GTCO Food & Drink Festival: French Star Chef Jean-Baptiste Ascione Wows Lagos With Coffee-Aged Beef, Tartare

Mary Nnah

Lagos was set on fire recently not by heat, but by butter, flame, and two-day coffee-soaked beef as French culinary star Jean-Baptiste Ascione headlined a masterclass at the just-concluded GTCO Food and Drink Festival held May 1 to 3 in Lagos.

The Parisian chef, famed for his appearance on Top Chef France where his dessert was crowned best across all seasons, stunned attendees with his masterclass titled “Refined Dish Inspired by French Cuisine.”

Ascione, who began cooking at 13 and honed his craft at Michelin-starred La Grande Cascade and Prince de Galles, told a packed hall that his cuisine is shaped by “travel, instinct, and a deep respect for product and fire.”

He opened Petit Gris in Paris at just 26, followed by wine bar Faby, and is set to unveil Le Petit Brochant in June 2026.

In Lagos, Ascione wasted no time shocking the crowd. “I put the beef in this coffee two days ago. After two days, it’s tender, and you can have the taste of the smell of the coffee,” he said, pulling out beef that had bathed in coffee for 48 hours before searing it in butter, thyme, and toffee “because I’m French.”
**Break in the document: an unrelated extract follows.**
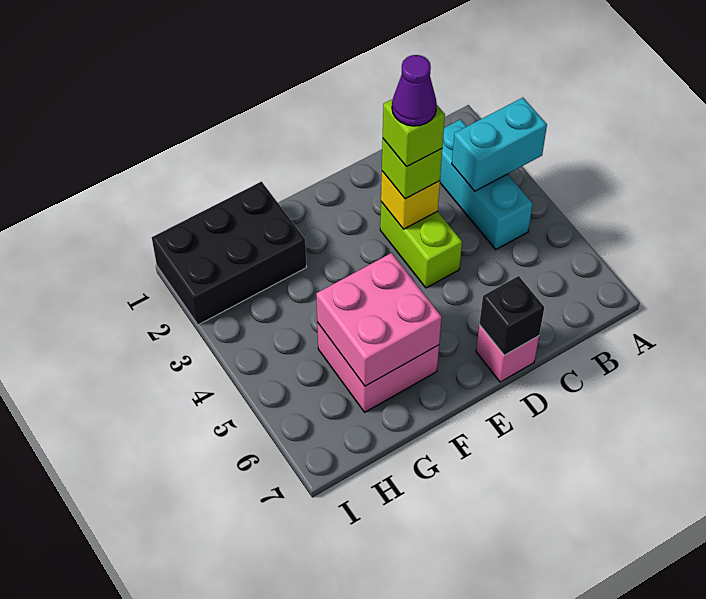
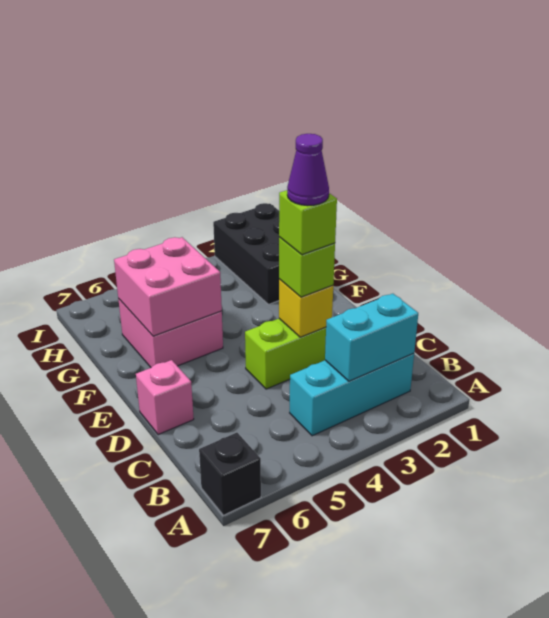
cyan 1x2 brick [452,98,547,191] -> cyan 1x2 brick turned to [325,294,418,381]
black 1x1 brick [479,276,544,355] -> black 1x1 brick moved to [199,433,261,515]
He prepared two dishes live: a classic beef tartare with capers, shallots, parsley, mustard and egg, and a butter-cooked version of the same coffee-aged cut, finished with smoked cream, parsley oil, and fish eggs.

He broke down French staples with disarming simplicity. “Tartare is when you cut like this. Little pieces. That’s it. If I cut like this, it will be a carpaccio,” he explained, confirming that tartare “normally it’s raw” and safe if “you need fresh pieces.”

Pressed on how to keep raw meat safe in Lagos heat, he was candid: “In Paris, it’s raining every day. So, it’s not the same situation. For me, in Paris, I can have my meat for tomorrow… In two days, you can eat fresh meat at my restaurant. That’s why it’s complicated here.”

On cooking with wine, Ascione was clear: the flame burns off the alcohol. “Normally, when you cook with alcohol, you set it on fire — a big flame. By the end, there’s no alcohol left,” he said. “If you don’t drink for religious reasons, you’re not consuming alcohol. And you won’t get drunk.”

The session ended with the crowd begging for recipes. “Not everyone is taking notes. We need step by step so we can practice,” one attendee said, as organizers promised follow-ups.
From “champignon de Paris” mushrooms – “But I’m sure it’s not from Paris” – to duxelles and smoked cream, Ascione’s raw, fiery, and unfiltered approach turned the GTCO masterclass into one of the festival’s most talked-about moments, proving that in Lagos, refined French cuisine still comes with a kick of flame.